This Day in History: Same Sex Marriage is Legalized in All 50 States

On June 26, in the year 2015, the Supreme Court made an executive decision in the case of Obergefell v. Hodges. The ruling came by one single vote and validated that the court rules that marriage to the same-sex cannot be banned in the United States. By this court order, all LGBT marriages must be recognized by the entire country, regardless of beliefs. This granted gay couples equal rights to straight couples under the eyes of the law.  

This was a long time struggle.

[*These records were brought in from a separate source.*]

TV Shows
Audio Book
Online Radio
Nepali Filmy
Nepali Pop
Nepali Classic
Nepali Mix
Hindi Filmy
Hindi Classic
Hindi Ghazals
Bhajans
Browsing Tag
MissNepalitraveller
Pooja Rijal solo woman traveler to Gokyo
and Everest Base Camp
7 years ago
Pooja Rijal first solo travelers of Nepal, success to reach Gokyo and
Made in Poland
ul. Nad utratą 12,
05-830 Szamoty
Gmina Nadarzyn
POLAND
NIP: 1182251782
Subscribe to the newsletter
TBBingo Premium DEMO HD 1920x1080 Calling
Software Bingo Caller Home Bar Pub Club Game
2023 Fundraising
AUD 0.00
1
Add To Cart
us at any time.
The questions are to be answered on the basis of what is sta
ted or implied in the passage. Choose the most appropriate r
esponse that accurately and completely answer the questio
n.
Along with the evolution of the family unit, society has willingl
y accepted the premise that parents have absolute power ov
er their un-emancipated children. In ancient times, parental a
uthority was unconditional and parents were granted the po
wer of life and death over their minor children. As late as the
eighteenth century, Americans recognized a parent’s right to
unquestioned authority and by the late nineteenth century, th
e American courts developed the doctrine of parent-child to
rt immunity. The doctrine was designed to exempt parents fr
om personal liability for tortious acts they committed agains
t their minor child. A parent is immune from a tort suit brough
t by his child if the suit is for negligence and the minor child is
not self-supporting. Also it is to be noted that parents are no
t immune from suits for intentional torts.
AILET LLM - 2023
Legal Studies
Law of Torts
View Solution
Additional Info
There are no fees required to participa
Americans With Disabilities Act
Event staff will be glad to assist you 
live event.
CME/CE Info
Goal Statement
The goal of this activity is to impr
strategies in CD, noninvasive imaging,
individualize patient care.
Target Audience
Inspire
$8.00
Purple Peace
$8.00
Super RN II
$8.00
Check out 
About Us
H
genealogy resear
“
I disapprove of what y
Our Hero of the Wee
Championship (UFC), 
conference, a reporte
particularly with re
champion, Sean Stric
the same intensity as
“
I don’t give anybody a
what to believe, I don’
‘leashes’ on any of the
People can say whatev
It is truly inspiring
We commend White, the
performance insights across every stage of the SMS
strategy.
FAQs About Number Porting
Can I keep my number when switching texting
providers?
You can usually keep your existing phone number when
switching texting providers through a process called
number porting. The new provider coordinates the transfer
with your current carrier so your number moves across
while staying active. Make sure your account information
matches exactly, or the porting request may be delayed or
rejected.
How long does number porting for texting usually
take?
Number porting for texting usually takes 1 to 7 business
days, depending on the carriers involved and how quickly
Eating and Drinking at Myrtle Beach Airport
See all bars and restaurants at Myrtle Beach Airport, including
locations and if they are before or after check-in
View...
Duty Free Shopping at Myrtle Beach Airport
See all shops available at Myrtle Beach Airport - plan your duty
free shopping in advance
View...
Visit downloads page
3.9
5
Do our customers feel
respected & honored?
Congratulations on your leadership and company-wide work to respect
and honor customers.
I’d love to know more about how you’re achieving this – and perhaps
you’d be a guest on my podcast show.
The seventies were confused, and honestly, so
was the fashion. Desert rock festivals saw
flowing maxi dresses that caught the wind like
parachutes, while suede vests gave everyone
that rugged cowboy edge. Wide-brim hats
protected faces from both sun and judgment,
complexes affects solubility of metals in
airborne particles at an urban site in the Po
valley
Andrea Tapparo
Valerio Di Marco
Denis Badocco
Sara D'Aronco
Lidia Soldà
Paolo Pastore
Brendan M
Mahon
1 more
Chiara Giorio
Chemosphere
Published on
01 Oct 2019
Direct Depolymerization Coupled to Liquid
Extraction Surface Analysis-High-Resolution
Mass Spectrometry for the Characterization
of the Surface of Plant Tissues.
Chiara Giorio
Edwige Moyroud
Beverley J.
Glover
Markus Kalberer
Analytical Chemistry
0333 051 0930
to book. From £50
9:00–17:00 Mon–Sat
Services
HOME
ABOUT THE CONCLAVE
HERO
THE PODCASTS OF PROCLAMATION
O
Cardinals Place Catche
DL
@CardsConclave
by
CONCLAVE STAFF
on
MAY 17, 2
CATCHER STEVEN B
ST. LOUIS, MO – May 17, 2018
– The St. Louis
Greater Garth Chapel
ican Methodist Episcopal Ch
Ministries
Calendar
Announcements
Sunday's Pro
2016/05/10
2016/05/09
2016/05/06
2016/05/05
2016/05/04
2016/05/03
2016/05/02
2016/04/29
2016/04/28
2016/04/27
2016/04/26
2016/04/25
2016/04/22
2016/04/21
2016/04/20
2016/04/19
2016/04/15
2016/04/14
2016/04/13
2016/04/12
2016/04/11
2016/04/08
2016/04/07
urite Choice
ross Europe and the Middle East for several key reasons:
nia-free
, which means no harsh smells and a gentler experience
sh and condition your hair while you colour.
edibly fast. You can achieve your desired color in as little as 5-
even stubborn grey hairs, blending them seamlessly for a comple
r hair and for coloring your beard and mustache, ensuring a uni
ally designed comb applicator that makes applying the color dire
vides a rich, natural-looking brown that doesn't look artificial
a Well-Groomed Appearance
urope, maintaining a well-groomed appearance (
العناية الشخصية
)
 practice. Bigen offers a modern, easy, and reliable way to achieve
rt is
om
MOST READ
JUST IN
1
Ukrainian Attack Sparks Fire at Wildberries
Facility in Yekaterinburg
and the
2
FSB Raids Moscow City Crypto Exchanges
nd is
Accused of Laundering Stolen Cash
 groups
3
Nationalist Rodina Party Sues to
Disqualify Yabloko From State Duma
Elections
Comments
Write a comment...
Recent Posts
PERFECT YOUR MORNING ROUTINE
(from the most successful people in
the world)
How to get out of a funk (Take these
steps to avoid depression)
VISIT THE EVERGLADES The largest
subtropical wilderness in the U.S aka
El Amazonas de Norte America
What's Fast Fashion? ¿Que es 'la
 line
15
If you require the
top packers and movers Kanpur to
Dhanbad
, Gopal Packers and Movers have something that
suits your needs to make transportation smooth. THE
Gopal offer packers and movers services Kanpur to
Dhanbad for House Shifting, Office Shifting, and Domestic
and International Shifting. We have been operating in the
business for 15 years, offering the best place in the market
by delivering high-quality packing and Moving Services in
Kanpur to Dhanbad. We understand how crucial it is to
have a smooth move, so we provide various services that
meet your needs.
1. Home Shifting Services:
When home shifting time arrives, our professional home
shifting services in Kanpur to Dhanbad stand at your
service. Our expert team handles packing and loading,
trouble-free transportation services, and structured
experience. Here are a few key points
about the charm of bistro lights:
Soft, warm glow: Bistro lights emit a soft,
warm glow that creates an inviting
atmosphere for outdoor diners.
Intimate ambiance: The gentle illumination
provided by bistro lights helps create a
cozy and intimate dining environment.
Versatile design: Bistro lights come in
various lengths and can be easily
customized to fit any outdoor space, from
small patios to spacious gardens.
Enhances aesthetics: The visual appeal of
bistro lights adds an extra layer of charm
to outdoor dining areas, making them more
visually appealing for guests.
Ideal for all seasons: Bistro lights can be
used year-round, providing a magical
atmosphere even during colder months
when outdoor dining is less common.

Since the 1969 Stonewall Riots, the Minnesota Supreme Court ruled bans of same-sex marriage to be constitutional. As LGBT people slowly became more widely accepted in the U.S, the anti-liberal backlash urged 1996 President Bill Clinton to decree the Defense of Marriage Act (DOMA), which disregarded the recognition of same-sex marriages across the country. 

Though many states banned gay marriage, some like Vermont instituted civil unions. Massachusetts was the first to legalized same-sex marriage in 2003. Despite Barack Obama's progressive and liberal platform, even he wasn't fully endorsing gay marriage legalization. However, he also did not endorse DOMA and asked the Justice Department to stop defending it in 2011. The change was slow but evident. 

Jim Obergefell and John Arthur were legally married in Maryland, but their marriage wasn't recognized by their home state of Ohio. This began the lawsuit that would collect sixteen similar cases under the suit. When announced, Justice Anthony Kennedy said, "The right to marry is a fundamental right inherent in the liberty of the person, and under the Due Process and Equal Protection Clauses of the Fourteenth Amendment couples of the same sex may not be deprived of that right and that liberty."